Here was Haaland, dropping deep to pick up the ball, being thrown to the ground by Rüdiger. Here was Rüdiger, for some reason slipping his head through the crook of Haaland’s elbow, effectively giving his consent to be placed in a headlock, grinning in (presumably) accidental homage to Jack Nicholson in “The Shining” as he did so.
Most judges, by the end, would have scored it a split decision: Haaland did not score, a rarity this season, and in truth had only a couple of sights of goal; his presence was central, though, in creating the space that led to Kevin De Bruyne’s equalizer for City, the strike that will make Guardiola’s team the slight favorite when hostilities are resumed next week in England.

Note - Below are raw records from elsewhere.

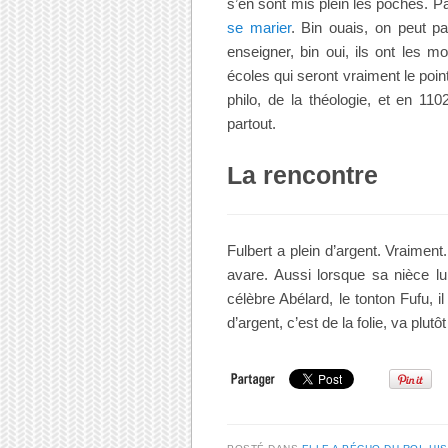
s’en sont mis plein les poches. P
se marier
. Bin ouais, on peut p
enseigner, bin oui, ils ont les 
écoles qui seront vraiment le point
philo, de la théologie, et en 1
partout.
La rencontre
Fulbert a plein d’argent. Vraime
avare. Aussi lorsque sa nièce l
célèbre Abélard, le tonton Fufu, 
d’argent, c’est de la folie, va plutô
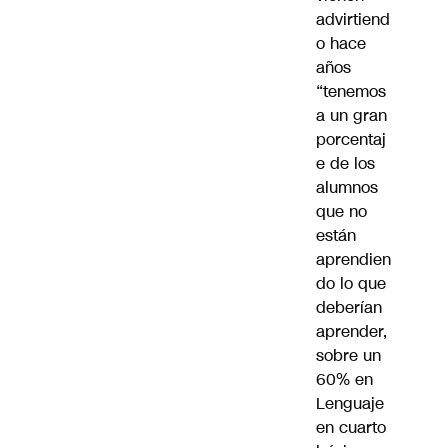
advirtiend
o hace
años
“tenemos
a un gran
porcentaj
e de los
alumnos
que no
están
aprendien
do lo que
deberían
aprender,
sobre un
60% en
Lenguaje
en cuarto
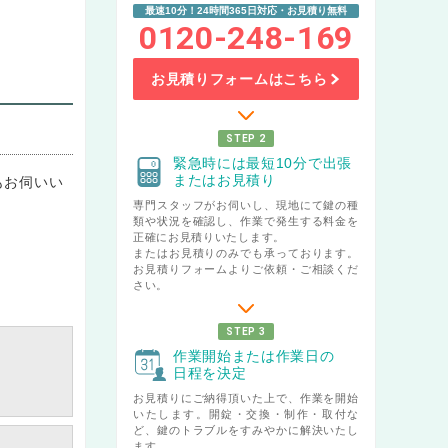
最速10分！24時間365日対応・お見積り無料
0120-248-169
お見積りフォームはこちら
STEP 2
緊急時には最短10分で出張
またはお見積り
もお伺いい
専門スタッフがお伺いし、現地にて鍵の種
類や状況を確認し、作業で発生する料金を
正確にお見積りいたします。
またはお見積りのみでも承っております。
お見積りフォームよりご依頼・ご相談くだ
さい。
STEP 3
作業開始または作業日の
日程を決定
お見積りにご納得頂いた上で、作業を開始
いたします。開錠・交換・制作・取付な
ど、鍵のトラブルをすみやかに解決いたし
ます。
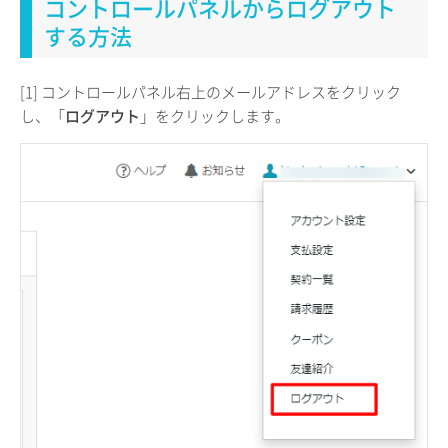
コントロールパネルからログアウト
する方法
[1] コントロールパネル右上のメールアドレスをクリック
し、「
ログアウト
」をクリックします。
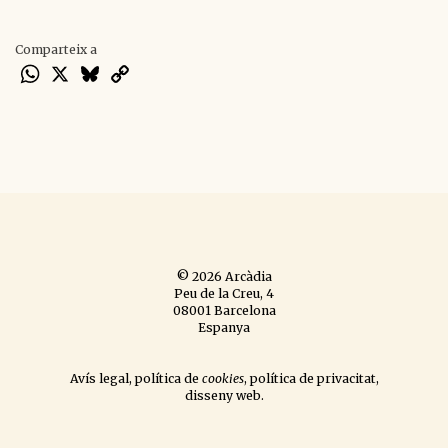
Comparteix a
WhatsApp
X
Bluesky
Copy
Link
© 2026 Arcàdia
Peu de la Creu, 4
08001 Barcelona
Espanya
Avís legal
,
política de
cookies
,
política de privacitat
,
disseny web
.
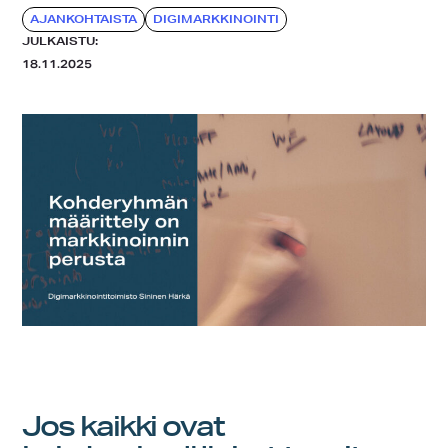
AJANKOHTAISTA
DIGIMARKKINOINTI
JULKAISTU:
18.11.2025
Jos kaikki ovat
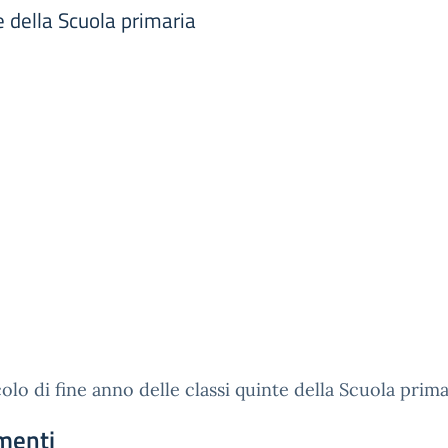
e della Scuola primaria
olo di fine anno delle classi quinte della Scuola prima
menti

And that, perhaps, will not displease either coach. For all their philosophical differences, what was striking about this game was just how aware both teams were of the other’s strengths, their capacity to inflict damage. That, more than anything, might have been the enduring lesson of their encounter in a semifinal last season: Madrid conscious of just how good City can be; City conscious that a team can be as good as it likes against Madrid and still lose.
Real, on home territory, was at times so passive that it tried its fans’ patience; the Bernabéu is not used, after all, to its visitors having the temerity to keep the ball for long periods of time. There was a point, midway through the first half, when City’s passing started to affront the crowd’s dignity: What had started as whistling turned, slowly but surely, into jeers.
For Ancelotti, though, that was a price worth paying: Tactically, strategically, it made sense for Real to dig in, to sit deep, to lie in wait, and then to pick its moments. A few minutes later, his approach bore fruit: Eduardo Camavinga, playing the hybrid fullback/midfielder role that is so de rigueur these days, spotted a gap and levered it open, then found Vinícius Júnior in sufficient space to fizz a shot past Ederson.